* _What the task requires_
Without the pictures, set down every record below exactly as it reads.

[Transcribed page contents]
::::

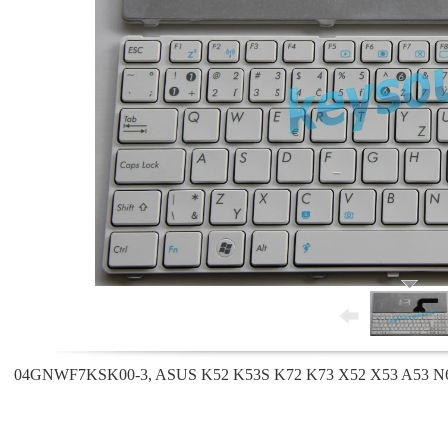
04GNWF7KSK00-3, ASUS K52 K53S K72 K73 X52 X53 A53 N61 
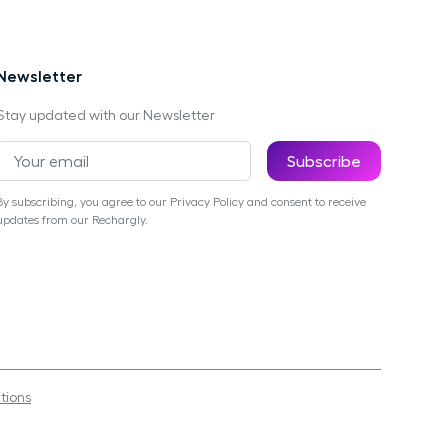
Newsletter
Stay updated with our Newsletter
By subscribing, you agree to our Privacy Policy and consent to receive
updates from our Rechargly.
tions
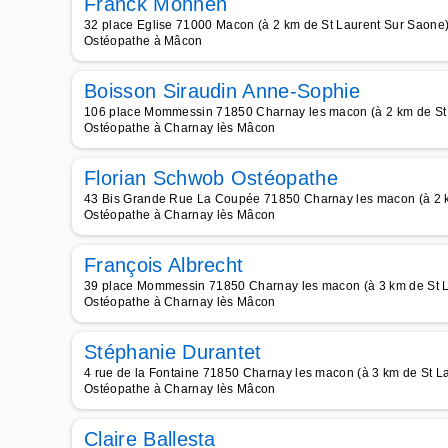
Franck Mohnen
32 place Eglise 71000 Macon (à 2 km de St Laurent Sur Saone
Ostéopathe à Mâcon
Boisson Siraudin Anne-Sophie
106 place Mommessin 71850 Charnay les macon (à 2 km de St
Ostéopathe à Charnay lès Mâcon
Florian Schwob Ostéopathe
43 Bis Grande Rue La Coupée 71850 Charnay les macon (à 2 k
Ostéopathe à Charnay lès Mâcon
François Albrecht
39 place Mommessin 71850 Charnay les macon (à 3 km de St 
Ostéopathe à Charnay lès Mâcon
Stéphanie Durantet
4 rue de la Fontaine 71850 Charnay les macon (à 3 km de St L
Ostéopathe à Charnay lès Mâcon
Claire Ballesta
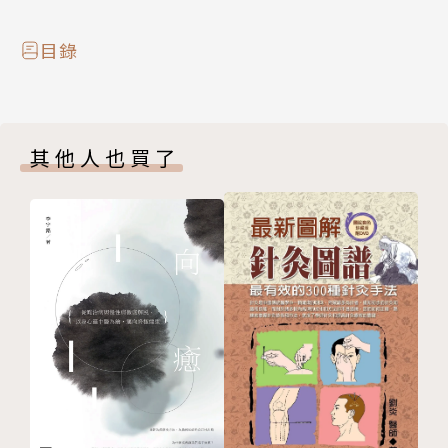
目錄
其他人也買了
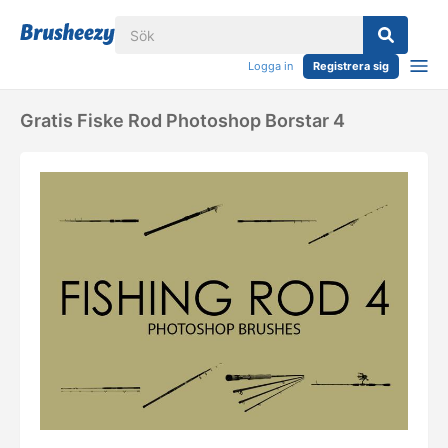
Logga in
Registrera sig
Gratis Fiske Rod Photoshop Borstar 4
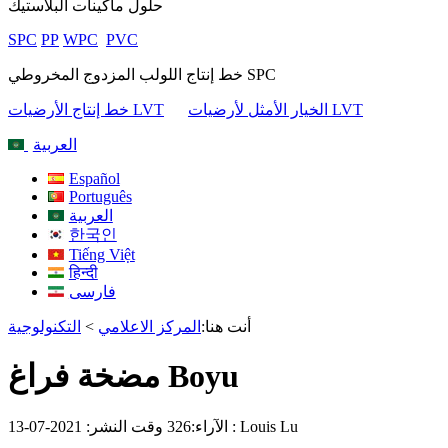
حلول ماكينات البلاستيك
SPC
PP
WPC
PVC
خط إنتاج اللولب المزدوج المخروطي SPC
الخيار الأمثل لأرضيات LVT
خط إنتاج الأرضيات LVT
العربية
Español
Português
العربية
한국인
Tiếng Việt
हिन्दी
فارسی
أنت هنا:
المركز الاعلامي
>
التكنولوجية
مضخة فراغ Boyu
: Louis Lu
الآراء:
326
وقت النشر: 2021-07-13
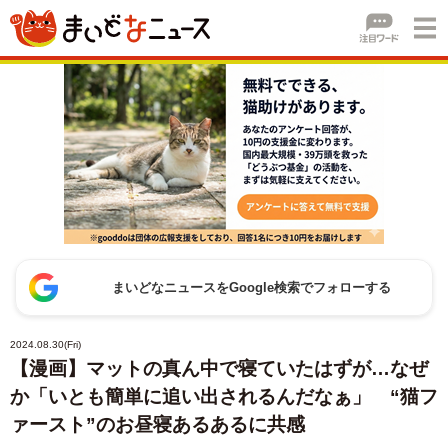
まいどなニュースをGoogle検索でフォローする
2024.08.30(Fri)
【漫画】マットの真ん中で寝ていたはずが…なぜ
か「いとも簡単に追い出されるんだなぁ」 “猫フ
ァースト”のお昼寝あるあるに共感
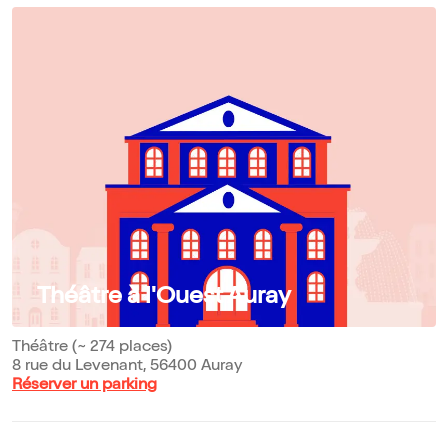
Théâtre à l'Ouest Auray
Théâtre (~ 274 places)
8 rue du Levenant, 56400 Auray
Réserver un parking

::::

* _Solution_
04GNWF7KSK00-3, ASUS K52 K53S K72 K73 X52 X53 A53 N61 
Newsletter
Stay updated with our Newsletter
By subscribing, you agree to our Privacy Policy and consent to receive
updates from our Rechargly.
tions
Franck Mohnen
32 place Eglise 71000 Macon (à 2 km de St Laurent Sur Saone
Ostéopathe à Mâcon
Boisson Siraudin Anne-Sophie
106 place Mommessin 71850 Charnay les macon (à 2 km de St
Ostéopathe à Charnay lès Mâcon
Florian Schwob Ostéopathe
43 Bis Grande Rue La Coupée 71850 Charnay les macon (à 2 k
Ostéopathe à Charnay lès Mâcon
François Albrecht
39 place Mommessin 71850 Charnay les macon (à 3 km de St 
Ostéopathe à Charnay lès Mâcon
Stéphanie Durantet
4 rue de la Fontaine 71850 Charnay les macon (à 3 km de St L
Ostéopathe à Charnay lès Mâcon
Claire Ballesta
目錄
其他人也買了
Logga in
Registrera sig
Gratis Fiske Rod Photoshop Borstar 4
حلول ماكينات البلاستيك
SPC
PP
WPC
PVC
خط إنتاج اللولب المزدوج المخروطي SPC
الخيار الأمثل لأرضيات LVT
خط إنتاج الأرضيات LVT
العربية
Español
Português
العربية
한국인
Tiếng Việt
हिन्दी
فارسی
أنت هنا:
المركز الاعلامي
>
التكنولوجية
مضخة فراغ Boyu
: Louis Lu
الآراء:
326
وقت النشر: 2021-07-13
まいどなニュースをGoogle検索でフォローする
2024.08.30(Fri)
【漫画】マットの真ん中で寝ていたはずが…なぜ
か「いとも簡単に追い出されるんだなぁ」 “猫フ
ァースト”のお昼寝あるあるに共感
Théâtre à l'Ouest Auray
Théâtre (~ 274 places)
8 rue du Levenant, 56400 Auray
Réserver un parking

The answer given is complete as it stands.